Document source:
● ● ● ● ● ● ●

Le ministre du Travail, Jean-Pierre Farandou, a annoncé qu'il se rendrait en Espagne pour étudier l'aménagement des horaires de travail en période de canicule. Face à la question de savoir si le schéma classique 9h-18h reste adapté, le ministre a estimé qu'à Madrid, où le thermomètre peut atteindre 40 degrés, les pratiques locales fonctionnent et méritent d'être observées.
Ce voyage d'études s'inscrit dans le contexte d'une vague de chaleur qui affecte l'Hexagone. Les autorités cherchent des solutions pour protéger les travailleurs tout en maintenant l'activité économique. Le ministre souhaite ainsi examiner les dispositifs mis en place par les entreprises espagnoles, habituées à des températures estivales extrêmes, pour adapter les plages horaires et organiser les journées de travail.

● ● ● ● ● ● ●

Questions:
(a) Reproduisez, s'il vous plaît, le passage du texte sur la canicule qui commence par les mots contenant "Ce voyage d'études" et s'achève sur "journées de travail.".
(b) D'après le texte sur la canicule, quelle température le thermomètre peut-il atteindre à Madrid ?
(c) Poursuivez le texte sur la canicule après sa dernière phrase.
Les données qui suivent forment un ensemble distinct du texte sur la canicule.

Données extraites:

● ● ● ● ● ● ●

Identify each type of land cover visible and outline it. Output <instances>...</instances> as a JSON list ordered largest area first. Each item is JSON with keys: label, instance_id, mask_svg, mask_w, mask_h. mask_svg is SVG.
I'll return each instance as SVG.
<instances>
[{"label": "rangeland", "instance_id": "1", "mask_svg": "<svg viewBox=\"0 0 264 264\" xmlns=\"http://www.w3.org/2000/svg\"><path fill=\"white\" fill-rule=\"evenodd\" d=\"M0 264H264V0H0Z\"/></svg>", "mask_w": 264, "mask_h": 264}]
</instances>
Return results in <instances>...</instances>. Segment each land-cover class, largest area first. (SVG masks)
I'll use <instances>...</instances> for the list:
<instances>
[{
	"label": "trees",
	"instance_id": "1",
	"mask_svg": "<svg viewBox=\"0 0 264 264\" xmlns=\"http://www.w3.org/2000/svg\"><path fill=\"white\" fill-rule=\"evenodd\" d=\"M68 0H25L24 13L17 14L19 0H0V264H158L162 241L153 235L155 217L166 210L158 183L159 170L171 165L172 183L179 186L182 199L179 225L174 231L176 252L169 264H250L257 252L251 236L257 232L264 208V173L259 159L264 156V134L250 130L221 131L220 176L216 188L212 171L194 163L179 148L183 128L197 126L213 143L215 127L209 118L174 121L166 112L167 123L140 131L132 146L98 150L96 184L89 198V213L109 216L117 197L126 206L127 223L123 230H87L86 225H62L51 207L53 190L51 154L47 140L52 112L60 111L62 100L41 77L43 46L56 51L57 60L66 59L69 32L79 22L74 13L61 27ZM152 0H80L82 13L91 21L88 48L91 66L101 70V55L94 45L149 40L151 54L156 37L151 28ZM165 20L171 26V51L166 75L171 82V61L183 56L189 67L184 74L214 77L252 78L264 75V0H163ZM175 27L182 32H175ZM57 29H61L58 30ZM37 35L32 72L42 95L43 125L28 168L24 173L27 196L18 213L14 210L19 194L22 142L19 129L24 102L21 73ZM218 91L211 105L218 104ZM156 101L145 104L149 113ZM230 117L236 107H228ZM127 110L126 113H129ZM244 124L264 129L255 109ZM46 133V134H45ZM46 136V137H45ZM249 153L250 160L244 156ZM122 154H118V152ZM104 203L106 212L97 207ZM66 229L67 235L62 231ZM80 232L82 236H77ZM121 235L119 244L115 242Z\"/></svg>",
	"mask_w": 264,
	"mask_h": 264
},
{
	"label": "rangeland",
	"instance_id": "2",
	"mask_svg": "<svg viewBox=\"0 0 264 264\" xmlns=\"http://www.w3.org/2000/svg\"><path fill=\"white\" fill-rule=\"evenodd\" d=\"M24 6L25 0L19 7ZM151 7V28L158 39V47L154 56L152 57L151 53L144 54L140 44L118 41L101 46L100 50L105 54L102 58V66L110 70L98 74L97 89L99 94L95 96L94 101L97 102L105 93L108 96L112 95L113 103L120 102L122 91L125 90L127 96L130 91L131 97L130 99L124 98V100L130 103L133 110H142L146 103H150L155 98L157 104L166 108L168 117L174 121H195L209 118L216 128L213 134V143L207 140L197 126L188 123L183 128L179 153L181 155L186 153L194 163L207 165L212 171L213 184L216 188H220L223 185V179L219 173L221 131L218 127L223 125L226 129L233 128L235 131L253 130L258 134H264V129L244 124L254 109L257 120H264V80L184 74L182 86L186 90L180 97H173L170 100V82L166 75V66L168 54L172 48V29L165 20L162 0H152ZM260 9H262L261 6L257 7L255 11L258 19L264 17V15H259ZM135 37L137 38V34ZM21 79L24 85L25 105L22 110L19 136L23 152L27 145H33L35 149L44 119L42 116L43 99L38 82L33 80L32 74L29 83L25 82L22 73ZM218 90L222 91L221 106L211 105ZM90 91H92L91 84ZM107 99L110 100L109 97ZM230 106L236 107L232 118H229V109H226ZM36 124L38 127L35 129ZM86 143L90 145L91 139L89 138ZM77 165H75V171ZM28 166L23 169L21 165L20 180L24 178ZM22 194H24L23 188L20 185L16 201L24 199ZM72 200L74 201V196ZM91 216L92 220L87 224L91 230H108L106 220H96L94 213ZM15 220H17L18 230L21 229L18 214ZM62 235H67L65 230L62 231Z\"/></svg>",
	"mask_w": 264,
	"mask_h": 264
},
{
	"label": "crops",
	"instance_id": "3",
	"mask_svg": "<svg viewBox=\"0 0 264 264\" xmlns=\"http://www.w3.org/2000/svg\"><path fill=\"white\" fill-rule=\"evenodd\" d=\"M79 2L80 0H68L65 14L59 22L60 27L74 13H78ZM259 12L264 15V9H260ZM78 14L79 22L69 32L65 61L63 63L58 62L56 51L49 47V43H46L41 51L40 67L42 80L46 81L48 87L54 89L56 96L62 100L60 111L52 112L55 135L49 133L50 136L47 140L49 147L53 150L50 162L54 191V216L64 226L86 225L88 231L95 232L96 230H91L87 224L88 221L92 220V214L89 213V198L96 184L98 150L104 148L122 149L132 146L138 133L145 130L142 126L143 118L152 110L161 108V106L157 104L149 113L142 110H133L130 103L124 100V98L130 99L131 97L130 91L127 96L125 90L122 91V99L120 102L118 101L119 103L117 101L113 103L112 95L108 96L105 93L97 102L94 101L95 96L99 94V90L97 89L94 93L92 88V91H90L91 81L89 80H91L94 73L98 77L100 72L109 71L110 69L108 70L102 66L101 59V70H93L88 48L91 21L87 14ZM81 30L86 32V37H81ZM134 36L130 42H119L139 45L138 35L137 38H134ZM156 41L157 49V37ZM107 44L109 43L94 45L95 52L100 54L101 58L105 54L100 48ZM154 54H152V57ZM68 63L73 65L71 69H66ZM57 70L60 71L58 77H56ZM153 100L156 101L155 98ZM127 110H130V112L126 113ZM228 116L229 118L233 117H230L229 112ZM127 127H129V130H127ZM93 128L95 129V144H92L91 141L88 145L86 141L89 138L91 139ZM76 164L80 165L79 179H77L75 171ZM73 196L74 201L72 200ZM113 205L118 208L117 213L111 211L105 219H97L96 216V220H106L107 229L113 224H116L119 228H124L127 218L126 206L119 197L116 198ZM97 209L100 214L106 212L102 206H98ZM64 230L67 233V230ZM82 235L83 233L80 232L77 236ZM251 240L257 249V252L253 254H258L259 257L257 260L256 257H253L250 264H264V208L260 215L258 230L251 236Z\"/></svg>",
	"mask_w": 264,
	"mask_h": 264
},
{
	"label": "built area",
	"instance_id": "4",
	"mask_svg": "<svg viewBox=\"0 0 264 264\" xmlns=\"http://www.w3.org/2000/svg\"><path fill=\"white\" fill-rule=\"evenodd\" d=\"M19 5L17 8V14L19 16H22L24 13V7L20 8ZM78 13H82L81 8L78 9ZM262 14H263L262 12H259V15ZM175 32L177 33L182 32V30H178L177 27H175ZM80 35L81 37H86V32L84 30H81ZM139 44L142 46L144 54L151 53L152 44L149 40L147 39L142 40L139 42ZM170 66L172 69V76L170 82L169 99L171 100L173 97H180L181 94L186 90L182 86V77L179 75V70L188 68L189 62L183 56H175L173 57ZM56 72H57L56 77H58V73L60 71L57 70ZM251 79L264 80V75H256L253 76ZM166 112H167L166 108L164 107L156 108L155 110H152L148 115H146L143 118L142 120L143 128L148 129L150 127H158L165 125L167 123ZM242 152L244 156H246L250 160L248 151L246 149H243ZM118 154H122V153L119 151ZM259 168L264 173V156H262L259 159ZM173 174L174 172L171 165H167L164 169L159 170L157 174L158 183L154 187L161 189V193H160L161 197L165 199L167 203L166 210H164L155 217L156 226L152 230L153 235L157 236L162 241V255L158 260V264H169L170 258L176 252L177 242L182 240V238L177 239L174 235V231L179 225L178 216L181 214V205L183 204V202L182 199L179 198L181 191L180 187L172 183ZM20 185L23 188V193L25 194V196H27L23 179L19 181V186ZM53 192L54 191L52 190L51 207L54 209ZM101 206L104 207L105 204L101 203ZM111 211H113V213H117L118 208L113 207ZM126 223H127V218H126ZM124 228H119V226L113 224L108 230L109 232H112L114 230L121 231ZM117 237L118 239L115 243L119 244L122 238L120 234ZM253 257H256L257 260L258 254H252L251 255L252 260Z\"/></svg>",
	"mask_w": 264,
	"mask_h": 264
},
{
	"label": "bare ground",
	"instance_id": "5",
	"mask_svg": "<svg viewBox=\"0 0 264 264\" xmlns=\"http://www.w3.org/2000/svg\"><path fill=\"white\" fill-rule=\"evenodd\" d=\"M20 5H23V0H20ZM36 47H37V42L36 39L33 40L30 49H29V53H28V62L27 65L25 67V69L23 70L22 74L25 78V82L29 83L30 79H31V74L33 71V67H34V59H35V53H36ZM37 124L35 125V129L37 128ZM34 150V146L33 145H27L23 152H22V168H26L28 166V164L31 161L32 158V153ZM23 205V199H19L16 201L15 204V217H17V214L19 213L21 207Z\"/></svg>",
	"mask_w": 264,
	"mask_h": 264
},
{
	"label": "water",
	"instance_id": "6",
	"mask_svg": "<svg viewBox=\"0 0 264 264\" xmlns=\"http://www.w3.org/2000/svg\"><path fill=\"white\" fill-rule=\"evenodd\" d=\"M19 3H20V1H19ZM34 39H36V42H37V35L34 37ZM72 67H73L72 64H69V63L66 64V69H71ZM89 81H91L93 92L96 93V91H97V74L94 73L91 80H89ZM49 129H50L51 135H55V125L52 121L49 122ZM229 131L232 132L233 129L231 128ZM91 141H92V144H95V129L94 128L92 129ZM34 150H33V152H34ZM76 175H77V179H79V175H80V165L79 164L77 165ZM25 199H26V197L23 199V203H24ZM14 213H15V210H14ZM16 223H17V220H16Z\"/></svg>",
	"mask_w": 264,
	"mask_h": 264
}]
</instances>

● ● ● ● ● ● ●

Vos réponses:
(a)
Ce voyage d'études s'inscrit dans le contexte d'une vague de chaleur qui affecte l'Hexagone. Les autorités cherchent des solutions pour protéger les travailleurs tout en maintenant l'activité économique. Le ministre souhaite ainsi examiner les dispositifs mis en place par les entreprises espagnoles, habituées à des températures estivales extrêmes, pour adapter les plages horaires et organiser les journées de travail.

(b) 40 degrés.

(c)
L'initiative de Jean-Pierre Farandou intervient alors que plusieurs voix, notamment celle de la secrétaire générale de la CGT Sophie Binet, réclament une évolution du droit du travail. La syndicaliste demande l'inscription dans le code du travail de seuils de température maximaux au-delà desquels le travail serait automatiquement interrompu, ainsi que l'arrêt des tâches en extérieur lors des épisodes caniculaires. Le ministre a toutefois écarté pour l'heure l'idée d'un seuil automatique d'arrêt de l'activité fixé à 30°C, lui préférant des solutions d'adaptation pragmatiques.
L'Espagne, où la sieste et des horaires décalés sont souvent pratiqués pour éviter les heures les plus chaudes de la journée, sert donc de référence. Le ministre entend y étudier des modèles qui pourraient être transposés en France, en lien avec les partenaires sociaux.